II Accounts Earn Higher Interest

Dear Dr. Per Cap: 

Why does my IIM account pay so much higher interest than my bank account?   Isn’t it basically the same thing?

Signed, Loves Coffee

Dear Loves Coffees,

An IIM or Individual Indian Money account is a very unique financial product that differs from a bank account in several key ways.  For starters IIM accounts are available only to Native American people who have income from assets held in trust by the federal government.  Lease income, grazing and range permits, mineral rights, land sales, and settlement awards are just a few examples of trust income.

IIM accounts, managed by the Bureau of Trust Funds Administration formerly known as the Office of the Special Trustee for American Indians, are short term investments and highly liquid.  Meaning they can quickly and easily be converted to cash.

Over the past fifteen years IIM accounts have delivered about a 3.0% average annual return.  That beats the heck out of a typical savings account at a bank or credit union where current rates run as low as 0.15%.  Spoiler alert – it takes almost 500 years to double your principal with a 0.15% annual percentage yield.  And we wonder why so many people in this country struggle to save money – tsk, tsk.

The reason for the huge difference in return is because IIM funds are pooled with other trust monies into something called the U.S. Treasury Overnighter.  No, it’s not a sleep over at grandma’s house.  Although I sure do miss those big family breakfasts!

The Treasury Overnighter is an investment that matches yields on U.S. Treasury bills, a type of government bond that matures in four weeks.  The collective power of over a billion dollars of Indian trust monies invested in higher yielding bonds are why IIM accounts earn a rate of return that blows regular bank accounts out of the water. 

But there’s another big difference.  Unlike a bank account a person can’t deposit money into an IIM account earned from wages, salaries, side hustles, and other non-trust sources.  The funds have to come exclusively from trust income.

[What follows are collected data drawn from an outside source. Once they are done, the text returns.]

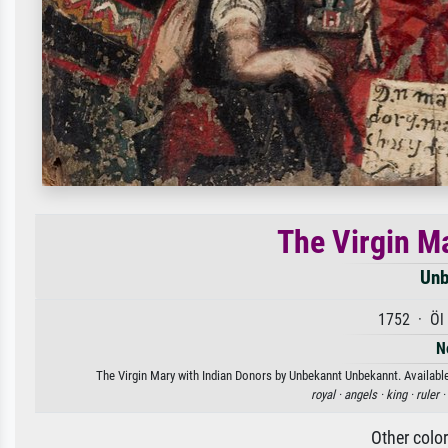
The Virgin M
Unb
1752 · Öl 
N
The Virgin Mary with Indian Donors by Unbekannt Unbekannt. Available 
royal ·
angels ·
king ·
ruler ·
Other colo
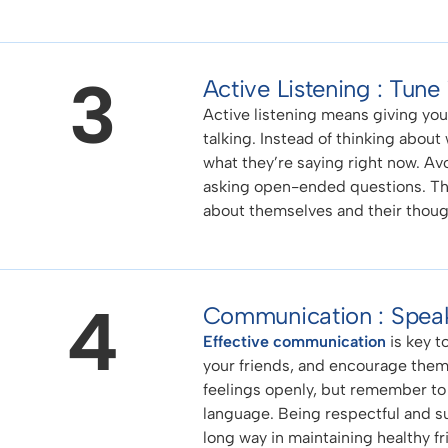
3
Active Listening : Tune
Active listening means giving your
talking. Instead of thinking about
what they’re saying right now. Av
asking open-ended questions. Thi
about themselves and their thoug
4
Communication : Speak
Effective communication
is key t
your friends, and encourage them
feelings openly, but remember to
language. Being respectful and su
long way in maintaining healthy fr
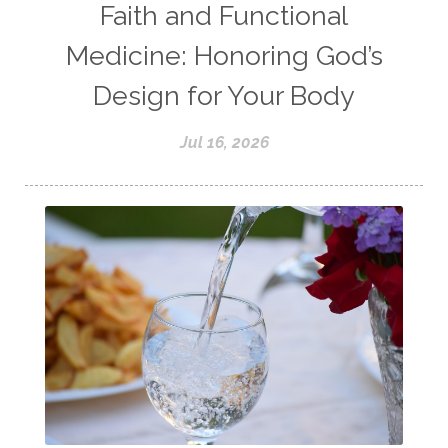
Faith and Functional
Medicine: Honoring God’s
Design for Your Body
Jul 16, 2026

However, to take advantage of the higher returns a person can and should use an IIM account like a bank account if they have substantial trust income.  They simply need to place a voluntary hold on the account.  Otherwise funds are automatically dispersed when the account balance reaches $15 or less depending on the type of trust income in the account.  Once a voluntary hold takes effect the IIM account holder can receive disbursements any time either by check, direct deposit, or debit card.